- **What you have to do**
Using the excerpt on the cerebellum-to-VTA pathway, state whether each statement agrees with it, answering yes or no and quoting the deciding words exactly: 1. The inhibitory DREADD was infused into the VTA. 2. Inhibiting the Interposed/Lateral DCNs lowered neural activity in both the VTA and IL. 3. The pathway receives axonal input from Purkinje cells in the cerebellar vermis lobule VII.

::: Source extract

Finally, in Chapter 4, we focus on the monosynaptic pathway connecting the Interposed DCN to the Ventral Tegmental areal (VTA). This pathway, as previously identified in studies by our research group and others (Carta et al., 2019; Gil-Miravet et al.,2021), also receives axonal input from Purkinje cells in the cerebellar vermis lobule VII (Gil-Miravet et al.,2021). This intricate network is believed to regulate activity and plasticity in the medial prefrontal cortex (mPC) and striatum, playing a pivotal role in cocaine-induced conditioned preference (Gil-Miravet et al., 2021). The primary objective of Chapter 4 is to test the hypothesis that the cerebellum regulates mPC cortex (IL) activity through the VTA using chemogenetic tools. To achieve this, we infused an inhibitory cre-dependent DREADD into the interposed nucleus and a cre-retrograde virus in the VTA. This allows us to exclusively express these receptors in the DCNs-VTA projections, and we subsequently examine the inhibition of neurons in the DCNs, VTA, and IL. Inhibition of the Interposed/Lateral DCNs leads to a decrease in neural activity within both the VTA and IL. These findings offer further support for prior research, which has indicated the existence of a monosynaptic excitatory projection from the DCN to the VTA (Gil-Miravet et al.,2021). This result highlights the intricate neural model involving the cerebellum, VTA, and IL.

::::::
::: Given information

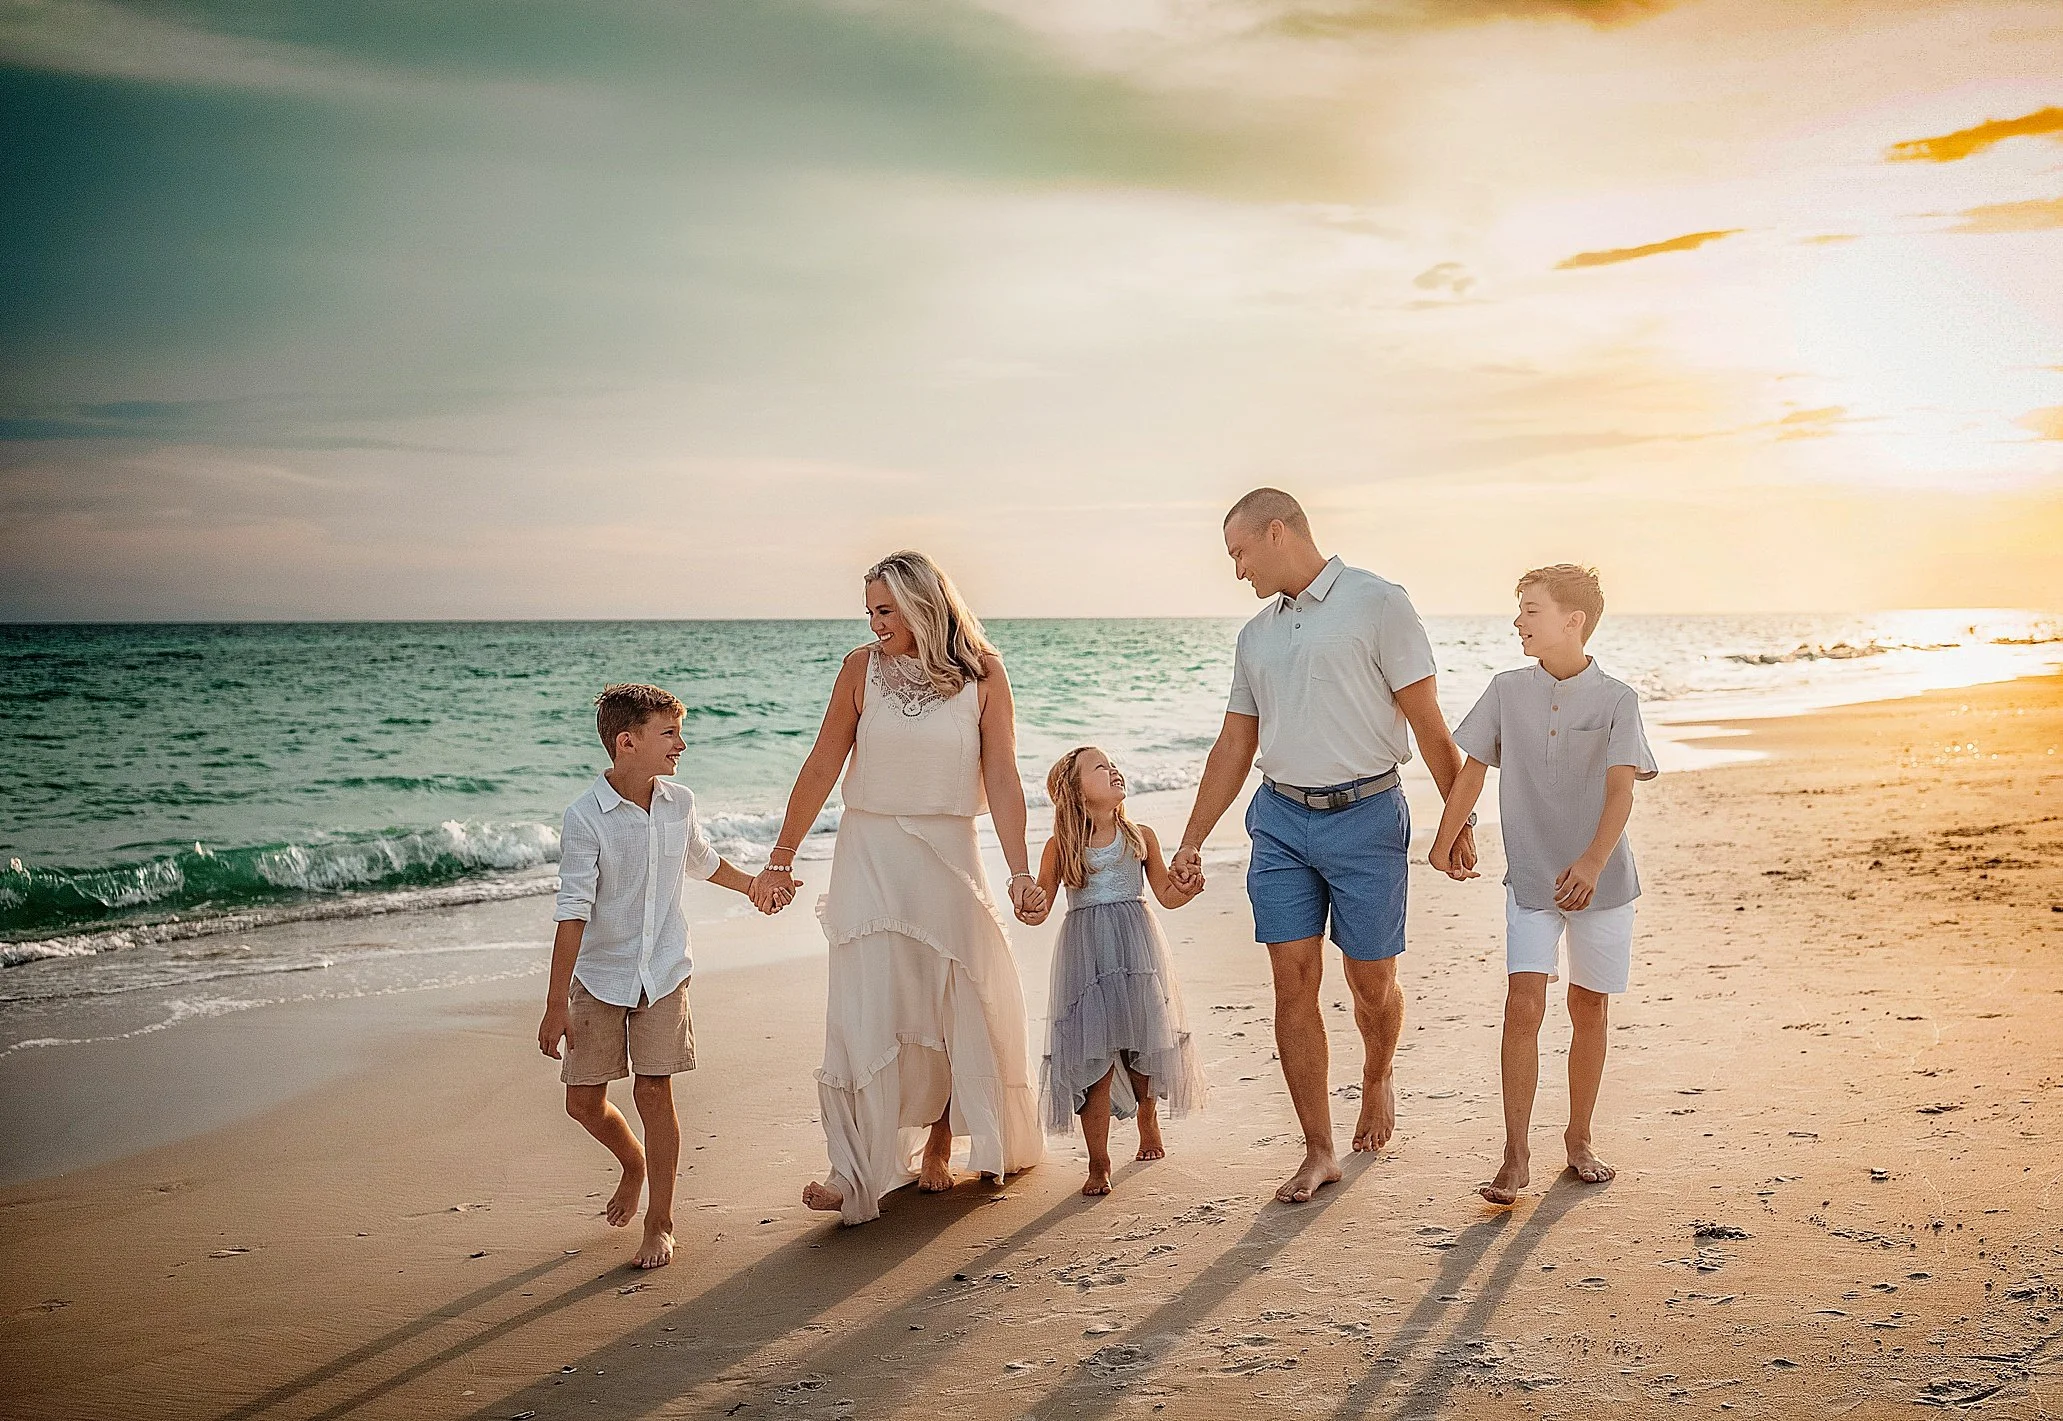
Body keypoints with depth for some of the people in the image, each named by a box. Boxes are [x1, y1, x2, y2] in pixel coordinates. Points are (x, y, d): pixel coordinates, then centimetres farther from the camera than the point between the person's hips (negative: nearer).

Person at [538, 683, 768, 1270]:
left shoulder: (678, 804, -1)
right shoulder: (585, 817, -16)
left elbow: (702, 860, 22)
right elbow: (573, 912, -18)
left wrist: (754, 885, 35)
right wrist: (556, 1004, -18)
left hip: (663, 973, 2)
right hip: (599, 976, -2)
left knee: (654, 1091, -3)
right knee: (584, 1100, 6)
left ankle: (660, 1222, 11)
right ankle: (634, 1165, 37)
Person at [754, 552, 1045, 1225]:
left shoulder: (983, 675, -2)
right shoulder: (863, 668, -1)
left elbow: (1002, 779, -4)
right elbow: (821, 767, 2)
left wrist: (1020, 871, -11)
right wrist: (780, 860, 3)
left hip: (949, 859, 1)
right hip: (870, 858, 0)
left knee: (958, 1006, 8)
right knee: (864, 1010, -7)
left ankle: (937, 1144, 28)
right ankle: (854, 1171, -5)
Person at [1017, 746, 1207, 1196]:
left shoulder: (1140, 836, 5)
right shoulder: (1061, 846, -1)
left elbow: (1167, 895, 11)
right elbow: (1041, 904, 2)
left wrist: (1187, 889, -10)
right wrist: (1030, 911, -20)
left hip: (1137, 952, 2)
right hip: (1085, 955, -2)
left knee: (1142, 1049, 9)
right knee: (1093, 1057, -6)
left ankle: (1148, 1119, 41)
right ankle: (1098, 1163, 3)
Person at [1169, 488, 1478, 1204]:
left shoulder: (1377, 603, -3)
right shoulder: (1255, 636, 14)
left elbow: (1427, 722, -5)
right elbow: (1233, 747, 17)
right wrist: (1191, 842, 15)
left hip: (1365, 816, -4)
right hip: (1280, 820, 5)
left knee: (1371, 982, 5)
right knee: (1293, 982, -2)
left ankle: (1378, 1077, 38)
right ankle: (1318, 1152, 7)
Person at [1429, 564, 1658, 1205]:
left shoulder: (1616, 700, -7)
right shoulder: (1507, 690, 1)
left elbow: (1621, 790, -15)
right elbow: (1472, 767, 11)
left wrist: (1591, 863, -30)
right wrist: (1445, 841, 15)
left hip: (1600, 880, -1)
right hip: (1529, 879, 1)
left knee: (1589, 1009, 10)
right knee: (1523, 1006, -10)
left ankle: (1579, 1139, 28)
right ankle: (1515, 1156, -5)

::::::

- **Exercise answer**
1. No: "we infused an inhibitory cre-dependent DREADD into the interposed nucleus and a cre-retrograde virus in the VTA"
2. Yes: "Inhibition of the Interposed/Lateral DCNs leads to a decrease in neural activity within both the VTA and IL"
3. Yes: "also receives axonal input from Purkinje cells in the cerebellar vermis lobule VII"